Reminder systems can work for patients also. For example, Puccio and colleagues studied whether reminders via cell phones would improve adherence (taking their medications) with HIV and AIDS medication in adolescents and young adults.27
Producing New Knowledge from Data
Another opportunity for increasing efficiencies in healthcare is that data stored and generated by powerful integrated EHRs and PHRs, hospital information systems, and insurance collections can be mined via quantitative analytic techniques to extract information and produce new knowledge. This new knowledge can, and will, direct an increasing number of patient-specific decisions. Currently our limited data collection and analysis capabilities could create knowledge only on groups of people (i.e., populations) rather than individuals. These new data will likely have an impact on being able to predict prognosis for an individual (the likely path that a person’s disease or condition will take). This is very useful information for the patient, health professionals, and insurers. For example, data mining of information on 258 variables from 16,604 patients with heart-lung transplants showed associations between variables that could be used to predict survival in the patients where traditional statistical analyses of data sets with that many variables could not yield these results.28
In addition to data mining and knowledge discovery, advances in bioinformatics can link a person’s health and family history data with his or her genomic data for decision-making.
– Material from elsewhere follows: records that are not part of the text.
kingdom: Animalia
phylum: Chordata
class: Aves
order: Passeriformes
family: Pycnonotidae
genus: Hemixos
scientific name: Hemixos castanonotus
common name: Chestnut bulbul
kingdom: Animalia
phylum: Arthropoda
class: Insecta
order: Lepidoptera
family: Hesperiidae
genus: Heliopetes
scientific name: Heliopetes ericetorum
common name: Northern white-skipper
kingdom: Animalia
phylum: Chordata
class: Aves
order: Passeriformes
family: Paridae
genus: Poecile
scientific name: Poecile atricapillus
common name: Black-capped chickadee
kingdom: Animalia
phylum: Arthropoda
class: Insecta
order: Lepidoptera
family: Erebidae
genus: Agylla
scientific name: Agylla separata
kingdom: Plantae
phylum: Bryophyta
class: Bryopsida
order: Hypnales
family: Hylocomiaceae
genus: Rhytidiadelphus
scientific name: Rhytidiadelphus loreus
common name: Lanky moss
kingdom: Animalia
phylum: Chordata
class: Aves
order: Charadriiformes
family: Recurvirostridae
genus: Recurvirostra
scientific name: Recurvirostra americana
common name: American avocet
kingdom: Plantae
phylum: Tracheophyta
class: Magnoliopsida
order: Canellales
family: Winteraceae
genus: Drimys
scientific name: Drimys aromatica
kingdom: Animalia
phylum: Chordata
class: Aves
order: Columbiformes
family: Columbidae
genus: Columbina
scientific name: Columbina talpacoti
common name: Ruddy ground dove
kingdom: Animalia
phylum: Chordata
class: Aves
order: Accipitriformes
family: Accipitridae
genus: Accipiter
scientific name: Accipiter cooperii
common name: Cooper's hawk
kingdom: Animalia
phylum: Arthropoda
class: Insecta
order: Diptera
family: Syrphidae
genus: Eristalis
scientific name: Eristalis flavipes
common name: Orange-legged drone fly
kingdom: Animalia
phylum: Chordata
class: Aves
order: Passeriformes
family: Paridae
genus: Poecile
This information will allow for better targeting of treatments: some drugs work well for some people and not for others. Strong data collection and analyses will be able to sort this puzzle out. Thervet and colleagues provide a summary of the promise of tailoring drugs based on genomic data.29
The production of new data is not really a classical knowledge translation task but it is one that will become more important over time as our data collection methods become stronger and more genomic data are available. Our systems will continue to play an increasing role in the application of new and proven knowledge to maintain optimal healthcare, especially in the production and integration of new patient-specific information.